Appelé « pli solaire », un rail mal aligné peut faire dérailler un train. Au cours des quatre dernières décennies, plus de 2 100 déraillements de trains ont eu lieu aux États-Unis à cause des plis dus au soleil. Pour réduire les risques de déraillement, les exploitants ferroviaires diminueront la vitesse de déplacement des trains. Lors d’une vague de chaleur à l’été 2024, Amtrak a limité la vitesse des trains circulant entre Boston et Washington, DC, et la Washington Metropolitan Area Transit Authority a annoncé qu’elle ferait circuler des trains en surface à des vitesses plus lentes. Ces vitesses plus lentes peuvent entraîner une accumulation de retards même si les voies restent en état de marche.

Donnez un pouce

Les voies ferrées sont traditionnellement constituées de sections de rails en acier de 30 à 60 pieds de long reposant sur des traverses en bois noyées dans des pierres de ballast (généralement de la roche ignée concassée). À mesure que l’acier chauffe, il se dilate. Pour chaque augmentation de température de 10 degrés Fahrenheit, un segment de rail de 1 800 pieds de long se dilatera de plus d’un pouce. Cela peut sembler peu, mais un tronçon de voie ferrée de 260 milles serait plus long de 300 pieds à 100 degrés qu’à 65 degrés. À mesure que les rails se dilatent, ils exercent une force sur les traverses en bois situées en dessous. Cette force peut parfois être supérieure à ce que la traverse peut supporter, provoquant le vrillage du rail. Et dans certains cas, un rail peut passer d’une ligne droite à une courbe importante en un clin d’œil.
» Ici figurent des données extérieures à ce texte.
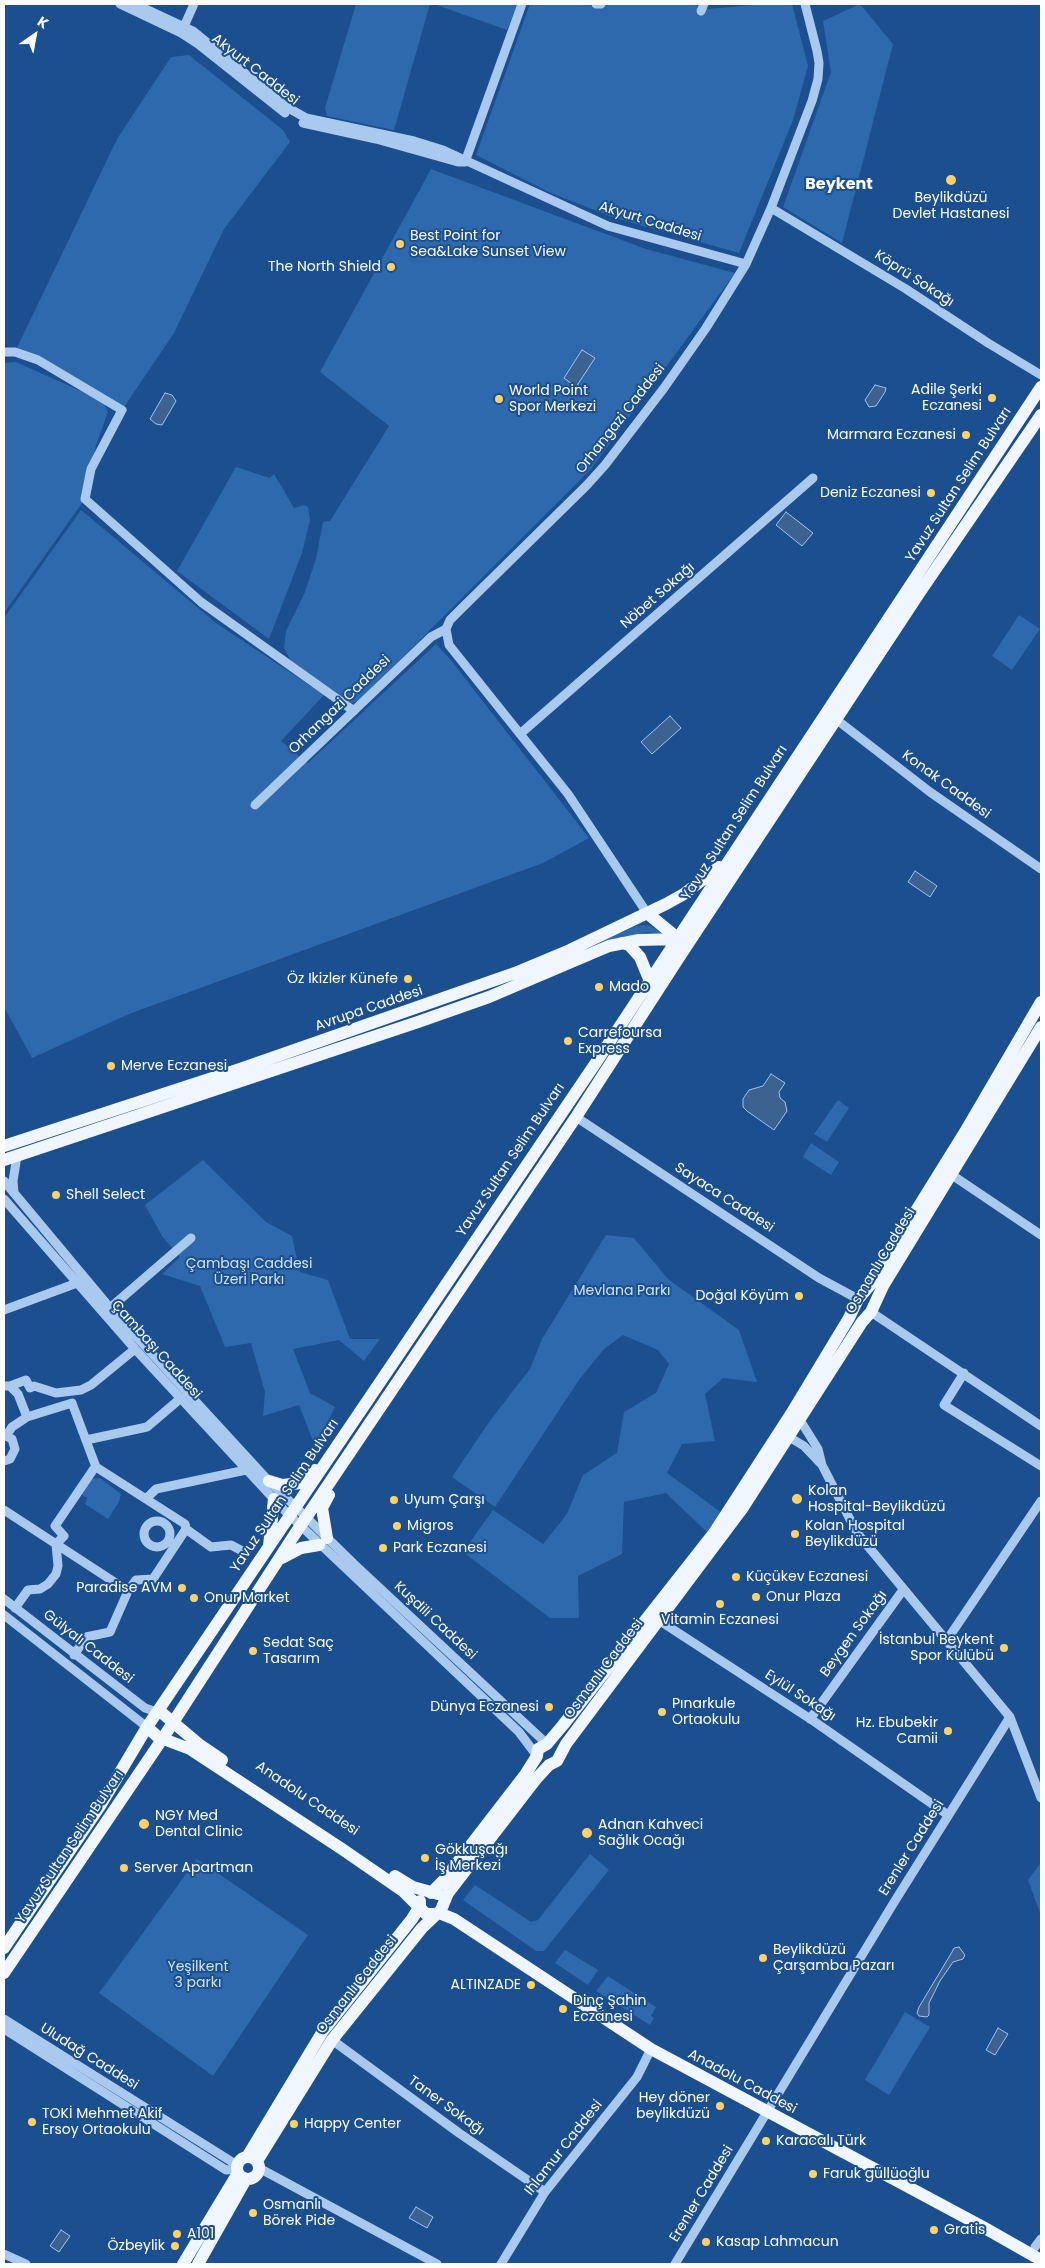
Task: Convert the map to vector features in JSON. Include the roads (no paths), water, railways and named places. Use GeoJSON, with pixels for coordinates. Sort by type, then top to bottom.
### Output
{"type":"FeatureCollection","features":[{"type":"Feature","properties":{"kind":"main road","name":"Yavuz Sultan Selim Bulvarı"},"geometry":{"type":"LineString","coordinates":[[4,1972],[163,1738],[304,1521],[573,1122],[682,942],[727,861],[1041,387]]}},
{"type":"Feature","properties":{"kind":"main road","name":"Yavuz Sultan Selim Bulvarı"},"geometry":{"type":"LineString","coordinates":[[4,1948],[100,1806],[147,1727],[327,1462],[649,979],[682,942],[837,720],[920,592],[1041,415]]}},
{"type":"Feature","properties":{"kind":"main road","name":"Avrupa Caddesi"},"geometry":{"type":"LineString","coordinates":[[4,1146],[250,1066],[458,994],[570,950],[684,894],[727,861]]}},
{"type":"Feature","properties":{"kind":"main road"},"geometry":{"type":"LineString","coordinates":[[647,913],[682,942]]}},
{"type":"Feature","properties":{"kind":"main road","name":"Avrupa Caddesi"},"geometry":{"type":"LineString","coordinates":[[4,1160],[418,1022],[622,943],[649,938],[682,942]]}},
{"type":"Feature","properties":{"kind":"main road"},"geometry":{"type":"LineString","coordinates":[[622,943],[629,946],[640,957],[649,979]]}},
{"type":"Feature","properties":{"kind":"main road","name":"Osmanlı Caddesi"},"geometry":{"type":"LineString","coordinates":[[796,1417],[858,1300],[870,1285],[965,1132],[1041,1002]]}},
{"type":"Feature","properties":{"kind":"main road","name":"Osmanlı Caddesi"},"geometry":{"type":"LineString","coordinates":[[254,2162],[323,2031],[412,1919],[420,1906],[422,1896],[430,1893],[444,1880],[525,1775],[541,1746],[547,1744],[714,1533],[871,1311],[883,1286],[1041,1027]]}},
{"type":"Feature","properties":{"kind":"main road"},"geometry":{"type":"LineString","coordinates":[[560,1113],[558,1120],[573,1122]]}},
{"type":"Feature","properties":{"kind":"main road"},"geometry":{"type":"LineString","coordinates":[[871,1298],[871,1311],[857,1312],[858,1300],[871,1298]]}},
{"type":"Feature","properties":{"kind":"main road","name":"Osmanlı Caddesi"},"geometry":{"type":"LineString","coordinates":[[254,2162],[332,2040],[404,1950],[441,1908],[448,1893],[549,1765],[555,1763],[559,1755],[742,1510],[784,1434]]}},
{"type":"Feature","properties":{"kind":"main road"},"geometry":{"type":"LineString","coordinates":[[270,1481],[282,1485],[302,1483],[309,1478],[317,1467],[327,1462]]}},
{"type":"Feature","properties":{"kind":"main road"},"geometry":{"type":"LineString","coordinates":[[278,1562],[296,1550],[323,1541],[322,1508],[336,1483],[338,1470]]}},
{"type":"Feature","properties":{"kind":"main road"},"geometry":{"type":"LineString","coordinates":[[268,1549],[274,1499]]}},
{"type":"Feature","properties":{"kind":"main road","name":"Anadolu Caddesi"},"geometry":{"type":"LineString","coordinates":[[157,1712],[162,1713],[200,1745],[407,1884],[430,1893]]}},
{"type":"Feature","properties":{"kind":"main road","name":"Anadolu Caddesi"},"geometry":{"type":"LineString","coordinates":[[147,1727],[158,1736],[190,1749],[237,1779],[387,1880],[420,1906]]}},
{"type":"Feature","properties":{"kind":"main road"},"geometry":{"type":"LineString","coordinates":[[547,1744],[554,1746],[559,1755]]}},
{"type":"Feature","properties":{"kind":"main road"},"geometry":{"type":"LineString","coordinates":[[537,1756],[540,1762],[549,1765]]}},
{"type":"Feature","properties":{"kind":"main road"},"geometry":{"type":"LineString","coordinates":[[420,1906],[426,1914],[441,1908],[440,1896],[430,1893]]}},
{"type":"Feature","properties":{"kind":"main road","name":"Anadolu Caddesi"},"geometry":{"type":"LineString","coordinates":[[441,1908],[454,1919],[537,1970],[653,2046],[1038,2250]]}},
{"type":"Feature","properties":{"kind":"main road"},"geometry":{"type":"LineString","coordinates":[[198,2264],[239,2171],[240,2159],[254,2162],[256,2175],[239,2171]]}},
{"type":"Feature","properties":{"kind":"main road"},"geometry":{"type":"LineString","coordinates":[[183,2264],[239,2171]]}},
{"type":"Feature","properties":{"kind":"street","name":"Akyurt Caddesi"},"geometry":{"type":"LineString","coordinates":[[120,4],[202,38],[285,106],[298,114],[314,120],[414,141],[458,156],[466,162],[608,226],[746,264]]}},
{"type":"Feature","properties":{"kind":"street","name":"Akyurt Caddesi"},"geometry":{"type":"LineString","coordinates":[[135,4],[183,30]]}},
{"type":"Feature","properties":{"kind":"street"},"geometry":{"type":"LineString","coordinates":[[183,30],[194,4]]}},
{"type":"Feature","properties":{"kind":"street"},"geometry":{"type":"LineString","coordinates":[[466,162],[522,4]]}},
{"type":"Feature","properties":{"kind":"street"},"geometry":{"type":"LineString","coordinates":[[596,4],[601,4]]}},
{"type":"Feature","properties":{"kind":"street","name":"Orhangazi Caddesi"},"geometry":{"type":"LineString","coordinates":[[255,805],[431,636],[446,629],[450,620],[587,486],[605,465],[706,328],[746,264],[771,208],[812,100],[818,79],[818,51],[805,4]]}},
{"type":"Feature","properties":{"kind":"street","name":"Köprü Sokağı"},"geometry":{"type":"LineString","coordinates":[[771,208],[906,289],[988,344],[1041,375]]}},
{"type":"Feature","properties":{"kind":"street"},"geometry":{"type":"LineString","coordinates":[[4,352],[16,352],[38,360],[122,410],[91,469],[85,500],[201,602],[354,711]]}},
{"type":"Feature","properties":{"kind":"street","name":"Nöbet Sokağı"},"geometry":{"type":"LineString","coordinates":[[520,734],[813,478]]}},
{"type":"Feature","properties":{"kind":"street"},"geometry":{"type":"LineString","coordinates":[[446,629],[449,645],[568,794],[647,913]]}},
{"type":"Feature","properties":{"kind":"street","name":"Konak Caddesi"},"geometry":{"type":"LineString","coordinates":[[837,720],[930,792],[1041,869]]}},
{"type":"Feature","properties":{"kind":"street","name":"Sayaca Caddesi"},"geometry":{"type":"LineString","coordinates":[[573,1122],[819,1278],[858,1300]]}},
{"type":"Feature","properties":{"kind":"street"},"geometry":{"type":"LineString","coordinates":[[14,1193],[13,1181],[17,1156]]}},
{"type":"Feature","properties":{"kind":"street"},"geometry":{"type":"LineString","coordinates":[[952,1174],[1041,1235]]}},
{"type":"Feature","properties":{"kind":"street","name":"Çambaşı Caddesi"},"geometry":{"type":"LineString","coordinates":[[4,1181],[110,1308],[206,1415],[270,1481],[293,1512]]}},
{"type":"Feature","properties":{"kind":"street","name":"Çambaşı Caddesi"},"geometry":{"type":"LineString","coordinates":[[4,1199],[135,1349],[246,1470],[274,1499],[293,1512]]}},
{"type":"Feature","properties":{"kind":"street"},"geometry":{"type":"LineString","coordinates":[[110,1308],[191,1238]]}},
{"type":"Feature","properties":{"kind":"street"},"geometry":{"type":"LineString","coordinates":[[4,1310],[77,1283]]}},
{"type":"Feature","properties":{"kind":"street"},"geometry":{"type":"LineString","coordinates":[[871,1311],[1041,1426]]}},
{"type":"Feature","properties":{"kind":"street"},"geometry":{"type":"LineString","coordinates":[[7,1386],[26,1380],[30,1388],[34,1386],[46,1388],[56,1393],[81,1390],[91,1385],[135,1349]]}},
{"type":"Feature","properties":{"kind":"street"},"geometry":{"type":"LineString","coordinates":[[964,1373],[944,1405],[1041,1466]]}},
{"type":"Feature","properties":{"kind":"street"},"geometry":{"type":"LineString","coordinates":[[7,1386],[18,1394],[27,1417]]}},
{"type":"Feature","properties":{"kind":"street"},"geometry":{"type":"LineString","coordinates":[[86,1440],[147,1427],[181,1398]]}},
{"type":"Feature","properties":{"kind":"street"},"geometry":{"type":"LineString","coordinates":[[4,1461],[10,1459],[15,1449],[12,1439],[5,1436],[12,1427],[27,1417],[72,1403],[96,1467],[146,1499],[168,1519],[185,1524],[186,1529],[211,1547],[231,1545],[246,1553]]}},
{"type":"Feature","properties":{"kind":"street"},"geometry":{"type":"LineString","coordinates":[[796,1417],[818,1449],[822,1465],[857,1533],[1010,1717],[1041,1798]]}},
{"type":"Feature","properties":{"kind":"street"},"geometry":{"type":"LineString","coordinates":[[784,1434],[804,1446],[822,1465]]}},
{"type":"Feature","properties":{"kind":"street"},"geometry":{"type":"LineString","coordinates":[[56,1544],[64,1536],[54,1526],[92,1470],[96,1467]]}},
{"type":"Feature","properties":{"kind":"street"},"geometry":{"type":"LineString","coordinates":[[146,1499],[156,1489],[246,1470]]}},
{"type":"Feature","properties":{"kind":"street"},"geometry":{"type":"LineString","coordinates":[[947,1640],[1041,1500]]}},
{"type":"Feature","properties":{"kind":"street"},"geometry":{"type":"LineString","coordinates":[[4,1510],[128,1591]]}},
{"type":"Feature","properties":{"kind":"street","name":"Kuşdili Caddesi"},"geometry":{"type":"LineString","coordinates":[[293,1512],[373,1588],[547,1744]]}},
{"type":"Feature","properties":{"kind":"street"},"geometry":{"type":"LineString","coordinates":[[74,1655],[86,1637],[110,1632],[128,1591],[136,1580],[153,1579],[186,1529]]}},
{"type":"Feature","properties":{"kind":"street"},"geometry":{"type":"LineString","coordinates":[[14,1608],[28,1590],[40,1589],[48,1584],[56,1574],[58,1566],[56,1544]]}},
{"type":"Feature","properties":{"kind":"street","name":"Kuşdili Caddesi"},"geometry":{"type":"LineString","coordinates":[[373,1588],[519,1732],[537,1756]]}},
{"type":"Feature","properties":{"kind":"street","name":"Beygen Sokağı"},"geometry":{"type":"LineString","coordinates":[[810,1719],[903,1590]]}},
{"type":"Feature","properties":{"kind":"street","name":"Gülyalı Caddesi"},"geometry":{"type":"LineString","coordinates":[[4,1599],[145,1708],[157,1712]]}},
{"type":"Feature","properties":{"kind":"street","name":"Gülyalı Caddesi"},"geometry":{"type":"LineString","coordinates":[[4,1615],[147,1727]]}},
{"type":"Feature","properties":{"kind":"street","name":"Eylül Sokağı"},"geometry":{"type":"LineString","coordinates":[[660,1621],[810,1719],[948,1815]]}},
{"type":"Feature","properties":{"kind":"street","name":"Erenler Caddesi"},"geometry":{"type":"LineString","coordinates":[[675,2264],[948,1815],[1010,1717]]}},
{"type":"Feature","properties":{"kind":"street","name":"Uludağ Caddesi"},"geometry":{"type":"LineString","coordinates":[[4,2019],[239,2171]]}},
{"type":"Feature","properties":{"kind":"street"},"geometry":{"type":"LineString","coordinates":[[4,2029],[226,2170],[239,2171]]}},
{"type":"Feature","properties":{"kind":"street","name":"Taner Sokağı"},"geometry":{"type":"LineString","coordinates":[[332,2040],[545,2192]]}},
{"type":"Feature","properties":{"kind":"street","name":"Ihlamur Caddesi"},"geometry":{"type":"LineString","coordinates":[[501,2264],[545,2192],[637,2077],[653,2046]]}},
{"type":"Feature","properties":{"kind":"street"},"geometry":{"type":"LineString","coordinates":[[254,2162],[437,2264]]}},
{"type":"Feature","properties":{"kind":"street"},"geometry":{"type":"LineString","coordinates":[[6,2258],[26,2264]]}},
{"type":"Feature","properties":{"kind":"place","name":"Beylikdüzü Devlet Hastanesi"},"geometry":{"type":"Point","coordinates":[951,180]}},
{"type":"Feature","properties":{"kind":"place","name":"Best Point for Sea&Lake Sunset View"},"geometry":{"type":"Point","coordinates":[400,244]}},
{"type":"Feature","properties":{"kind":"place","name":"The North Shield"},"geometry":{"type":"Point","coordinates":[391,267]}},
{"type":"Feature","properties":{"kind":"place","name":"Adile Şerki Eczanesi"},"geometry":{"type":"Point","coordinates":[992,398]}},
{"type":"Feature","properties":{"kind":"place","name":"World Point Spor Merkezi"},"geometry":{"type":"Point","coordinates":[499,399]}},
{"type":"Feature","properties":{"kind":"place","name":"Marmara Eczanesi"},"geometry":{"type":"Point","coordinates":[966,435]}},
{"type":"Feature","properties":{"kind":"place","name":"Deniz Eczanesi"},"geometry":{"type":"Point","coordinates":[931,493]}},
{"type":"Feature","properties":{"kind":"place","name":"Öz Ikizler Künefe"},"geometry":{"type":"Point","coordinates":[408,979]}},
{"type":"Feature","properties":{"kind":"place","name":"Mado"},"geometry":{"type":"Point","coordinates":[599,987]}},
{"type":"Feature","properties":{"kind":"place","name":"Carrefoursa Express"},"geometry":{"type":"Point","coordinates":[568,1041]}},
{"type":"Feature","properties":{"kind":"place","name":"Merve Eczanesi"},"geometry":{"type":"Point","coordinates":[111,1066]}},
{"type":"Feature","properties":{"kind":"place","name":"Shell Select"},"geometry":{"type":"Point","coordinates":[56,1195]}},
{"type":"Feature","properties":{"kind":"place","name":"Doğal Köyüm"},"geometry":{"type":"Point","coordinates":[799,1296]}},
{"type":"Feature","properties":{"kind":"place","name":"Kolan Hospital-Beylikdüzü"},"geometry":{"type":"Point","coordinates":[797,1499]}},
{"type":"Feature","properties":{"kind":"place","name":"Uyum Çarşı"},"geometry":{"type":"Point","coordinates":[394,1500]}},
{"type":"Feature","properties":{"kind":"place","name":"Migros"},"geometry":{"type":"Point","coordinates":[397,1526]}},
{"type":"Feature","properties":{"kind":"place","name":"Kolan Hospital Beylikdüzü"},"geometry":{"type":"Point","coordinates":[795,1534]}},
{"type":"Feature","properties":{"kind":"place","name":"Park Eczanesi"},"geometry":{"type":"Point","coordinates":[383,1548]}},
{"type":"Feature","properties":{"kind":"place","name":"Küçükev Eczanesi"},"geometry":{"type":"Point","coordinates":[736,1577]}},
{"type":"Feature","properties":{"kind":"place","name":"Paradise AVM"},"geometry":{"type":"Point","coordinates":[182,1588]}},
{"type":"Feature","properties":{"kind":"place","name":"Onur Plaza"},"geometry":{"type":"Point","coordinates":[756,1597]}},
{"type":"Feature","properties":{"kind":"place","name":"Onur Market"},"geometry":{"type":"Point","coordinates":[194,1598]}},
{"type":"Feature","properties":{"kind":"place","name":"Vitamin Eczanesi"},"geometry":{"type":"Point","coordinates":[720,1604]}},
{"type":"Feature","properties":{"kind":"place","name":"İstanbul Beykent Spor Kulübü"},"geometry":{"type":"Point","coordinates":[1004,1648]}},
{"type":"Feature","properties":{"kind":"place","name":"Sedat Saç Tasarım"},"geometry":{"type":"Point","coordinates":[253,1651]}},
{"type":"Feature","properties":{"kind":"place","name":"Dünya Eczanesi"},"geometry":{"type":"Point","coordinates":[549,1707]}},
{"type":"Feature","properties":{"kind":"place","name":"Pınarkule Ortaokulu"},"geometry":{"type":"Point","coordinates":[662,1712]}},
{"type":"Feature","properties":{"kind":"place","name":"Hz. Ebubekir Camii"},"geometry":{"type":"Point","coordinates":[948,1731]}},
{"type":"Feature","properties":{"kind":"place","name":"NGY Med Dental Clinic"},"geometry":{"type":"Point","coordinates":[144,1824]}},
{"type":"Feature","properties":{"kind":"place","name":"Adnan Kahveci Sağlık Ocağı"},"geometry":{"type":"Point","coordinates":[587,1833]}},
{"type":"Feature","properties":{"kind":"place","name":"Gökkuşağı İş Merkezi"},"geometry":{"type":"Point","coordinates":[425,1858]}},
{"type":"Feature","properties":{"kind":"place","name":"Server Apartman"},"geometry":{"type":"Point","coordinates":[124,1868]}},
{"type":"Feature","properties":{"kind":"place","name":"Beylikdüzü Çarşamba Pazarı"},"geometry":{"type":"Point","coordinates":[763,1958]}},
{"type":"Feature","properties":{"kind":"place","name":"ALTINZADE"},"geometry":{"type":"Point","coordinates":[531,1985]}},
{"type":"Feature","properties":{"kind":"place","name":"Dinç Şahin Eczanesi"},"geometry":{"type":"Point","coordinates":[563,2009]}},
{"type":"Feature","properties":{"kind":"place","name":"Hey döner beylikdüzü"},"geometry":{"type":"Point","coordinates":[720,2106]}},
{"type":"Feature","properties":{"kind":"place","name":"TOKİ Mehmet Akif Ersoy Ortaokulu"},"geometry":{"type":"Point","coordinates":[32,2122]}},
{"type":"Feature","properties":{"kind":"place","name":"Happy Center"},"geometry":{"type":"Point","coordinates":[294,2124]}},
{"type":"Feature","properties":{"kind":"place","name":"Karacalı Türk"},"geometry":{"type":"Point","coordinates":[766,2141]}},
{"type":"Feature","properties":{"kind":"place","name":"Faruk güllüoğlu"},"geometry":{"type":"Point","coordinates":[813,2174]}},
{"type":"Feature","properties":{"kind":"place","name":"Osmanlı Börek Pide"},"geometry":{"type":"Point","coordinates":[253,2213]}},
{"type":"Feature","properties":{"kind":"place","name":"Gratis"},"geometry":{"type":"Point","coordinates":[934,2230]}},
{"type":"Feature","properties":{"kind":"place","name":"A101"},"geometry":{"type":"Point","coordinates":[177,2234]}},
{"type":"Feature","properties":{"kind":"place","name":"Kasap Lahmacun"},"geometry":{"type":"Point","coordinates":[706,2242]}},
{"type":"Feature","properties":{"kind":"place","name":"Özbeylik"},"geometry":{"type":"Point","coordinates":[175,2246]}},
{"type":"Feature","properties":{"kind":"district","name":"Beykent"},"geometry":{"type":"Point","coordinates":[839,185]}},
{"type":"Feature","properties":{"kind":"park label","name":"Çambaşı Caddesi Üzeri Parkı"},"geometry":{"type":"Point","coordinates":[249,1272]}},
{"type":"Feature","properties":{"kind":"park label","name":"Mevlana Parkı"},"geometry":{"type":"Point","coordinates":[622,1291]}},
{"type":"Feature","properties":{"kind":"park label","name":"Yeşilkent 3 parkı"},"geometry":{"type":"Point","coordinates":[198,1975]}}]}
Les rails en acier chauffent rapidement au soleil, atteignant plus de 120 degrés Fahrenheit lorsque l’air n’est qu’à 86 degrés. Ainsi, lorsque la température de l’air approche la barre des 100 degrés, les rails peuvent facilement dépasser le seuil de 140 degrés fixé par Amtrak pour les restrictions de vitesse. Les projections montrant que les vagues de chaleur risquent de devenir plus fréquentes et plus fortes en raison du réchauffement climatique, les retards deviendraient plus fréquents. Une étude de 2019 a révélé que le coût des retards liés à la chaleur pourrait se situer entre 25 et 60 milliards de dollars d’ici le siècle prochain.

Combattre la chaleur

Face à la perspective de retards croissants et de coûts croissants, les chemins de fer prennent des mesures pour surmonter les problèmes dus au soleil. Actuellement, les chemins de fer utilisent des capteurs à distance et des modèles informatiques avancés pour mesurer la température réelle des rails. Cela peut permettre un timing plus précis des restrictions de vitesse plutôt que de se fier uniquement à la température de l’air.

Les chemins de fer envisagent également de peindre les rails en blanc afin de les empêcher de chauffer autant lors des journées chaudes. Cela pourrait réduire la température des rails jusqu’à 18 degrés Fahrenheit. Cependant, les chemins de fer devraient continuellement réappliquer de la peinture sur les rails au fil du temps, ce qui soulève des questions quant à la faisabilité de cette opération.

Une autre option envisagée par les chemins de fer consiste à déployer des segments de rail soudés continus plus longs maintenus en place par des traverses en béton. Cela rendrait la voie beaucoup plus solide que les rails en acier traditionnels sur traverses en bois. Chaque piste construite de cette manière serait optimisée autour d’une température sans stress basée sur des températures moyennes. Dans les climats plus froids, cette température pourrait être d’environ 80 degrés, tandis qu’elle pourrait atteindre 110 degrés dans les régions plus chaudes.

Ces options pourraient contribuer à réduire les risques d’effets du soleil et de retards de train liés à la chaleur. Toutefois, le remplacement des voies existantes serait coûteux et prendrait beaucoup de temps. Donc, pour l’instant, il semble que la seule option soit d’être patient et de planifier à l’avance lorsque vous prenez le train en été.



Nicolas est journaliste depuis 2014, mais avant tout passionné des jeux vidéo depuis sa naissance, et des nouvelles technologies depuis son adolescence.